First of all, though, there is a question of nomenclature. Thus far, as also in the title, I have used the name-form ‘Harald Hardrada’ simply because it is probably the one most immediately recognisable to an English-speaking readership and even though no form of ‘Hardrada’ is found applied to Harald in any of the skaldic poetry or other closely contemporary sources and so would seem not to have been used in his own time. ‘Hardrada’, while often taken to mean ‘the hard ruler’, represents the anglicised form of the Norse term harðraði, literally ‘hard counsel’ although perhaps better translated as ‘ruthless’. As to how Harald might have been known to his contemporaries, it is hardly unexpected to find Adam of Bremen calling him malus (‘evil’ or ‘wicked’), although rather more curious is the cognomen har fagera applied to him by the northern recension of the Anglo-Saxon Chronicle. If har fagera represents an Old English corruption of hárfagri, the cognomen borne by Harald’s celebrated ancestor Harald Fair-hair, it is hardly likely that a late eleventh-century Anglo-Saxon chronicler would have confused the Norwegian king killed in England as recently as 1066 with a na
mesake who had died some hundred and twenty years earlier, but perhaps it is just possible that he took hárfagri to have been a family surname.

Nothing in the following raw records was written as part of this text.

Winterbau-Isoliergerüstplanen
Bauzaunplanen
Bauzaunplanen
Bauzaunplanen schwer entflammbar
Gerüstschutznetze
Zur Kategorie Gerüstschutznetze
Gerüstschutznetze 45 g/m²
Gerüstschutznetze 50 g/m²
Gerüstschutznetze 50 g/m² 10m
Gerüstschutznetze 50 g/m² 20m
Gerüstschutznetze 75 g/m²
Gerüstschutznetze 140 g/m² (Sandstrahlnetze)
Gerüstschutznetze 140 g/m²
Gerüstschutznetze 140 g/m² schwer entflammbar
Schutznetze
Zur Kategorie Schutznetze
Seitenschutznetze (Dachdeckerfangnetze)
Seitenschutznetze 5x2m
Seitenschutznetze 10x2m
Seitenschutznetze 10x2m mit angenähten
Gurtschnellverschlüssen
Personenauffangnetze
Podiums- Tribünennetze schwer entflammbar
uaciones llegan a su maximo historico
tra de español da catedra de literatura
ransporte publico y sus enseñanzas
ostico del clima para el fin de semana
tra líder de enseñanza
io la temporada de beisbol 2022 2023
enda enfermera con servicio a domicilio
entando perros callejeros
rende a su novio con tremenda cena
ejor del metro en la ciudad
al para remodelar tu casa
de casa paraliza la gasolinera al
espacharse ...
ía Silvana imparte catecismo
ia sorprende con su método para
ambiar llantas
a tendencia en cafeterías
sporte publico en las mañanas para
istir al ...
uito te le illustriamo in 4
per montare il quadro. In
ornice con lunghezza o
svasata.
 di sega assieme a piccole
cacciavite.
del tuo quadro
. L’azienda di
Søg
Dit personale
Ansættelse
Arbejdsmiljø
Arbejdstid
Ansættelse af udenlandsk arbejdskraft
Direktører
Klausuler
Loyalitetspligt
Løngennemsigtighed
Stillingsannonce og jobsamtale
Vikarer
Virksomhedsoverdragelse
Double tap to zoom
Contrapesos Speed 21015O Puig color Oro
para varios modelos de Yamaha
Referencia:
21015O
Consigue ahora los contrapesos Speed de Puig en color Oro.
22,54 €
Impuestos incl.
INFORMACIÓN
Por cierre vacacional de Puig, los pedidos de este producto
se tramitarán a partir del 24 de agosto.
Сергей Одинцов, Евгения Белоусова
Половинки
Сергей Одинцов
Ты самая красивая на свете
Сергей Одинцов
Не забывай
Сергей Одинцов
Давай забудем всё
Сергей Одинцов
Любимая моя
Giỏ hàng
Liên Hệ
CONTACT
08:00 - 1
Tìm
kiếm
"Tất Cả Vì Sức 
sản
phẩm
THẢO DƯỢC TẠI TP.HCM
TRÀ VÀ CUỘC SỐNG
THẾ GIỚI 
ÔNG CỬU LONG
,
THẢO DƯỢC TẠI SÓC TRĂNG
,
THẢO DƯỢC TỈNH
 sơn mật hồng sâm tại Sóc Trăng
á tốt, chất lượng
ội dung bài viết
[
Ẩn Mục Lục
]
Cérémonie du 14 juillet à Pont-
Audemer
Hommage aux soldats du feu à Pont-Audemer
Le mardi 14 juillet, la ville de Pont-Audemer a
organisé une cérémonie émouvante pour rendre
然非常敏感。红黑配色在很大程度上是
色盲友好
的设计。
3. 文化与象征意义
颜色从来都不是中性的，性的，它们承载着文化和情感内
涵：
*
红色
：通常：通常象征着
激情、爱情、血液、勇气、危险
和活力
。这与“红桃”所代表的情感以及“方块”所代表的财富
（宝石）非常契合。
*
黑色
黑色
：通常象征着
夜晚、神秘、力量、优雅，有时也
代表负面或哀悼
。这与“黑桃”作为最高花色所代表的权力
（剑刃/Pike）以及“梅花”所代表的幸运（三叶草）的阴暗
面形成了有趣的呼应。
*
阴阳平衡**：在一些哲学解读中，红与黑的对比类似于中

The earliest known association of harðraði with Harald in a Scandinavian source occurs in the verse treatise Háttalykill attributed to Orkney/Icelandic authorship in the mid-twelfth century, but it is there applied to him and to other warlords simply as an adjective. Its application to Harald as a specifically personal byname does not appear until more than a century later when, as Turville-Petre explains, ‘Norwegians and Icelanders of a much later age developed the suitable nickname harðraði . . . [which] seems to creep into chapter-headings and regnal lists probably during the latter half of the thirteenth century’.4
What can be said with confidence is that Harald was not known to Snorri Sturluson as harðraði because, while other saga titles in Heimskringla – such as Olaf the Saint’s saga and Magnus the Good’s saga, to name those of Harald’s half-brother and nephew as just two examples – incorporate bynames established and current in the early thirteenth century, his own saga is headed with the straightforward patronymic as Harald Sigurdsson’s saga, which will conveniently serve here to introduce the subject of his parentage. Harald’s father was Sigurd Halfdansson, a great-grandson of Harald Fair-hair and king of Ringerike in the Uppland region north of Oslofjord. Sigurd’s very practical interest in farming earned him the less than kingly nickname of syr (or ‘sow’ because he ‘nosed about rooting up the ground’) from the saga-makers. While Sigurd Syr appears on occasion as the full equal of his peers and a respected voice often tempered with wise caution, other anecdotes in Snorri’s Olaf the Saint’s saga seem to delight in portraying him as the harassed second husband of the formidable Ásta Gudbrondsdottir, the wife who bore him two daughters and three sons, of whom the youngest was Harald.